* _Exercise brief_
Supply the number of lines below containing "adenocarcinoma", nothing else.

Dataset entries:
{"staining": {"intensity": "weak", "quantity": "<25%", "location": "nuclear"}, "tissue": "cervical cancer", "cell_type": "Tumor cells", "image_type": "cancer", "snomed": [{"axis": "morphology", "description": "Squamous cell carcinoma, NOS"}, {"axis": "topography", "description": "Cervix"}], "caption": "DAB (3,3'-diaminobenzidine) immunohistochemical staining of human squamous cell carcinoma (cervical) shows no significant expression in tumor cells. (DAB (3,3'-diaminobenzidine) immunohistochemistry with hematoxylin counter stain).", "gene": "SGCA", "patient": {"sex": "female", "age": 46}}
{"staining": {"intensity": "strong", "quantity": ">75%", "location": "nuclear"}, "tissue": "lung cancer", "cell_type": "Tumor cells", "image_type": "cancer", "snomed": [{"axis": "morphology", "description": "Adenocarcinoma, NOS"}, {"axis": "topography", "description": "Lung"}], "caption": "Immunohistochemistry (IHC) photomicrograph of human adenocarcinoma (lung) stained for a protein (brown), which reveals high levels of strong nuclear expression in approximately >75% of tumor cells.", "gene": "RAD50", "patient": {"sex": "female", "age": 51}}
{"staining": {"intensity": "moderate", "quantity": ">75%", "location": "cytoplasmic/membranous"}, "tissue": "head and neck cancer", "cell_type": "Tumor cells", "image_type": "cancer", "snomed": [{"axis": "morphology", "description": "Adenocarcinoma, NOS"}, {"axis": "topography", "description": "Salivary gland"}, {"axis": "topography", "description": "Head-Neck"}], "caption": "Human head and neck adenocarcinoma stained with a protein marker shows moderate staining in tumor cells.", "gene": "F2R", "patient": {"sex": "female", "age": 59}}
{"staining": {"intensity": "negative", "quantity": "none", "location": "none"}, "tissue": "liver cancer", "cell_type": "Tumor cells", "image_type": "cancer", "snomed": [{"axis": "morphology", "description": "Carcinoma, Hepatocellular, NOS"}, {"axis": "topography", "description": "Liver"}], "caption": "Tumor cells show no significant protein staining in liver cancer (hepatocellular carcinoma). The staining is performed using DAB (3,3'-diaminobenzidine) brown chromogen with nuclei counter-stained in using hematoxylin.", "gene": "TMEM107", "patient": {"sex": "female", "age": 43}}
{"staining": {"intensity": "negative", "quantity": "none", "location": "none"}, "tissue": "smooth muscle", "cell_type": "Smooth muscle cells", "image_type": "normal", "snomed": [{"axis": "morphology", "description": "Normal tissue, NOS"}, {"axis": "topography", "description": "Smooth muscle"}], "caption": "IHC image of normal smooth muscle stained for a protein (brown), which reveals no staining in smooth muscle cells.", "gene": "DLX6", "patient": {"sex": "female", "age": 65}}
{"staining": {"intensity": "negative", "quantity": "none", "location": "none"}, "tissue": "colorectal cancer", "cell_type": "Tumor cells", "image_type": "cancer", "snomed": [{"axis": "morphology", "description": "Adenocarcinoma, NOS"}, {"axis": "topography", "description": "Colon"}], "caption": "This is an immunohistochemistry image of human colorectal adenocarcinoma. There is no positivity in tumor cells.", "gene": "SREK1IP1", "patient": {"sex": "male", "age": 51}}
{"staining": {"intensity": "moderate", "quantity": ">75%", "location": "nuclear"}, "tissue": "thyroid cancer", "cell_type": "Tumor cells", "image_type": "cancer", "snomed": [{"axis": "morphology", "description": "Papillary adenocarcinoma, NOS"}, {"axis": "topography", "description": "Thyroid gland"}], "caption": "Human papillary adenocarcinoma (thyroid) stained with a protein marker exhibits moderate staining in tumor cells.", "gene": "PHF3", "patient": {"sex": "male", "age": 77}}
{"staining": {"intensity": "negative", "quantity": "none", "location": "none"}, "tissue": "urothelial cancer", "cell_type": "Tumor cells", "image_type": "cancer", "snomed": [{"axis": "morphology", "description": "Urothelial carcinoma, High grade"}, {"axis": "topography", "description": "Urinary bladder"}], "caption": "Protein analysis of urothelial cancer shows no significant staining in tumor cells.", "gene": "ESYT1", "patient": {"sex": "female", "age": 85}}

* _Response area_
4